Tuesday, July 5, 2011

An Innocent Mom Locked Up or a Guilty Mom Walking Free?

I hadn't been following the case of poor little Caylee Anthony and her mom Casey Anthony.  We don't get cable, watch Nancy Grace, read magazines, or live in the United States where the trial takes place. This morning, however, my Facebook feed exploded with anger and hurt over the verdict in the Casey Anthony trial, where she was found not guilty of murdering her daughter. 

The first thing I did was Wiki and Google.  Then I asked for some articles of choice from people on my Facebook.  I read a bit about it, but I couldn't stop my mind from wandering to a story I read just a few weeks ago in the newspaper on the case of Tammy Marquardt in Ontario.  Tammy Marquardt was convicted of killing her 2 year old son and spent 13+ years in prison, only to be released recently upon the discovery that not only did she not murder her son, it wasn't a murder at all.  During the time she was in prison, she lost custody of her other two children who were put up for adoption.  Not only did she suffer the death of her son with no closure, she missed out on the lives of two other sons, was badly beaten and mistreated in prison for being known as a "baby killer" and picked up a drug problem while there due to the constant agony of her situation.  This was of course, all because of poor expert witnesses testimony and the lack of evidence against her proving her guilt beyond a reasonable doubt.
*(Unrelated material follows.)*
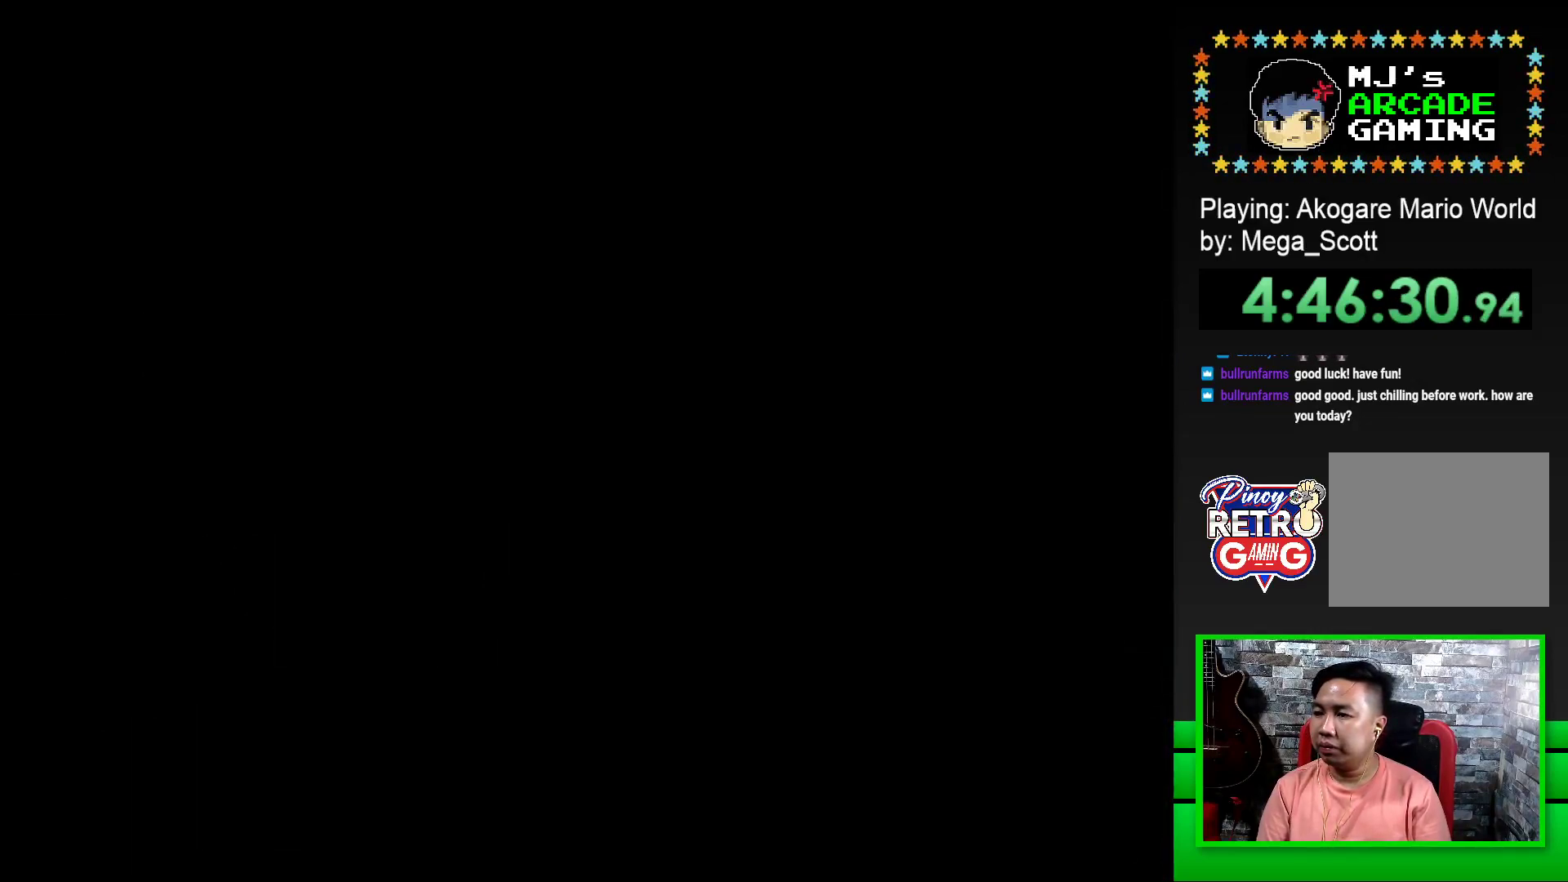
{"buttons": ["DPAD_RIGHT"], "events": [[267, "DPAD_RIGHT", "down"], [333, "DPAD_RIGHT", "up"], [350, "DPAD_LEFT", "down"], [450, "DPAD_LEFT", "up"], [467, "DPAD_RIGHT", "down"]]}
So what all this has me thinking is this:

What is the greater injustice; an innocent mother falsely convicted of killing her child being imprisoned and losing a huge irreplaceable chunk of her one life, or a guilty mother walking free and not having to face any consequences for her murderous actions?  

If you had a magic wand and could prevent ONLY one of these things from happening, which would you prevent?  

In criminal law, Blackstone's formulation is the principle: "better that ten guilty persons escape than that one innocent suffer," as expressed by the English jurist William Blackstone in his Commentaries on the Laws of England, published in the 1760s.  Do you agree with Blackstone or do you feel the opposite is true?

A life cut short: the famous picture of precious Caylee Anthony, may she rest in peace.
After 13+ years in prison, Tammy Marquardt holds up a photo of her deceased son whose "murder" she had been convicted of committing.